Below are some records; repeat them all exactly, minus the pictures.

Stored data:
▬▬▬▬▬▬▬▬▬▬
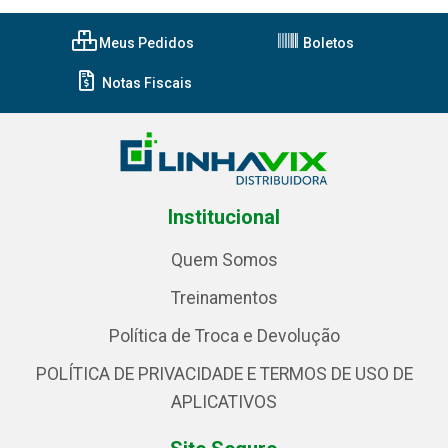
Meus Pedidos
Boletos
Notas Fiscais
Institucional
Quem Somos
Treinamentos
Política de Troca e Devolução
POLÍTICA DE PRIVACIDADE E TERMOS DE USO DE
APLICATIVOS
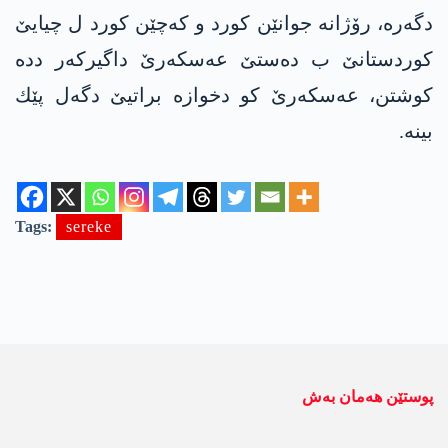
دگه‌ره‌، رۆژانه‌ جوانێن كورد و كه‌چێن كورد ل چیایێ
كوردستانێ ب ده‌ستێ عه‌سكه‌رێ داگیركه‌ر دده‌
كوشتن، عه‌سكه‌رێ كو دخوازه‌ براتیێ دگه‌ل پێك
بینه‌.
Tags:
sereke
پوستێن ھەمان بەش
▬▬▬▬▬▬▬▬▬▬
_Task response_
Meus Pedidos
Boletos
Notas Fiscais
Institucional
Quem Somos
Treinamentos
Política de Troca e Devolução
POLÍTICA DE PRIVACIDADE E TERMOS DE USO DE
APLICATIVOS
دگه‌ره‌، رۆژانه‌ جوانێن كورد و كه‌چێن كورد ل چیایێ
كوردستانێ ب ده‌ستێ عه‌سكه‌رێ داگیركه‌ر دده‌
كوشتن، عه‌سكه‌رێ كو دخوازه‌ براتیێ دگه‌ل پێك
بینه‌.
Tags:
sereke
پوستێن ھەمان بەش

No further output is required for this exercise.